(Records from a collection)
>>>>
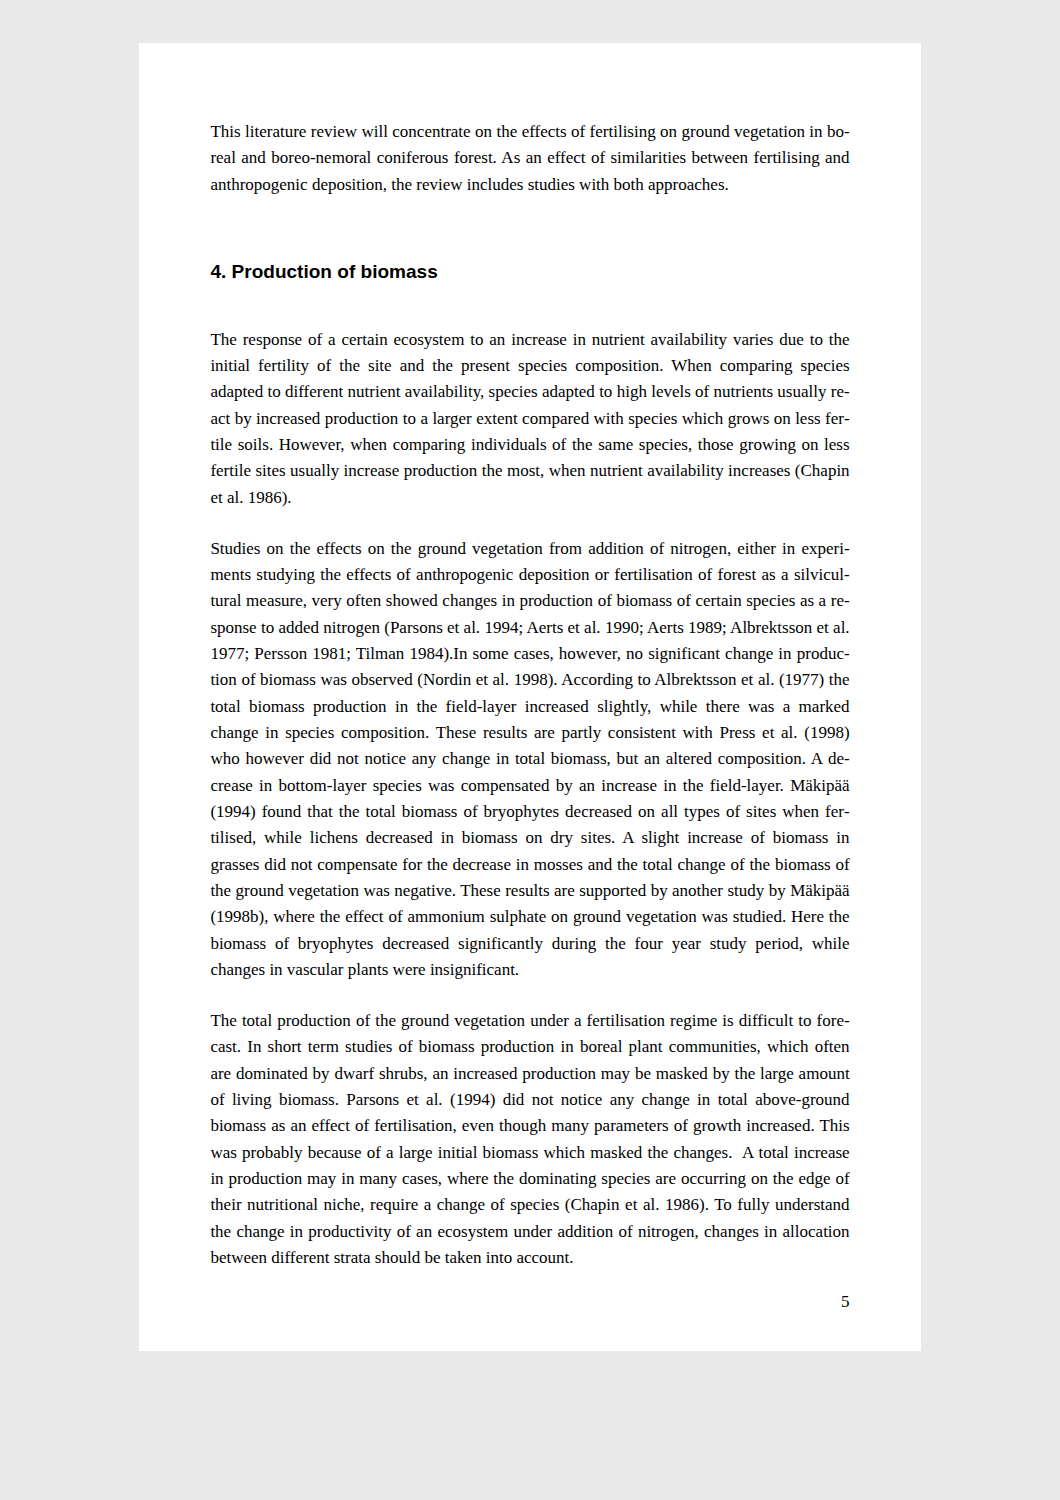This literature review will concentrate on the effects of fertilising on ground vegetation in boreal and boreo-nemoral coniferous forest. As an effect of similarities between fertilising and anthropogenic deposition, the review includes studies with both approaches.
4. Production of biomass
The response of a certain ecosystem to an increase in nutrient availability varies due to the initial fertility of the site and the present species composition. When comparing species adapted to different nutrient availability, species adapted to high levels of nutrients usually react by increased production to a larger extent compared with species which grows on less fertile soils. However, when comparing individuals of the same species, those growing on less fertile sites usually increase production the most, when nutrient availability increases (Chapin et al. 1986).
Studies on the effects on the ground vegetation from addition of nitrogen, either in experiments studying the effects of anthropogenic deposition or fertilisation of forest as a silvicultural measure, very often showed changes in production of biomass of certain species as a response to added nitrogen (Parsons et al. 1994; Aerts et al. 1990; Aerts 1989; Albrektsson et al. 1977; Persson 1981; Tilman 1984).In some cases, however, no significant change in production of biomass was observed (Nordin et al. 1998). According to Albrektsson et al. (1977) the total biomass production in the field-layer increased slightly, while there was a marked change in species composition. These results are partly consistent with Press et al. (1998) who however did not notice any change in total biomass, but an altered composition. A decrease in bottom-layer species was compensated by an increase in the field-layer. Mäkipää (1994) found that the total biomass of bryophytes decreased on all types of sites when fertilised, while lichens decreased in biomass on dry sites. A slight increase of biomass in grasses did not compensate for the decrease in mosses and the total change of the biomass of the ground vegetation was negative. These results are supported by another study by Mäkipää (1998b), where the effect of ammonium sulphate on ground vegetation was studied. Here the biomass of bryophytes decreased significantly during the four year study period, while changes in vascular plants were insignificant.
The total production of the ground vegetation under a fertilisation regime is difficult to forecast. In short term studies of biomass production in boreal plant communities, which often are dominated by dwarf shrubs, an increased production may be masked by the large amount of living biomass. Parsons et al. (1994) did not notice any change in total above-ground biomass as an effect of fertilisation, even though many parameters of growth increased. This was probably because of a large initial biomass which masked the changes. A total increase in production may in many cases, where the dominating species are occurring on the edge of their nutritional niche, require a change of species (Chapin et al. 1986). To fully understand the change in productivity of an ecosystem under addition of nitrogen, changes in allocation between different strata should be taken into account.
5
<<<<
Each line from the top of the records through the one containing "The response of" needs to be transcribed exactly, without pictures.

▸ WRITTEN RESPONSE:
This literature review will concentrate on the effects of fertilising on ground vegetation in boreal and boreo-nemoral coniferous forest. As an effect of similarities between fertilising and anthropogenic deposition, the review includes studies with both approaches.
4. Production of biomass
The response of a certain ecosystem to an increase in nutrient availability varies due to the initial fertility of the site and the present species composition. When comparing species adapted to different nutrient availability, species adapted to high levels of nutrients usually react by increased production to a larger extent compared with species which grows on less fertile soils. However, when comparing individuals of the same species, those growing on less fertile sites usually increase production the most, when nutrient availability increases (Chapin et al. 1986).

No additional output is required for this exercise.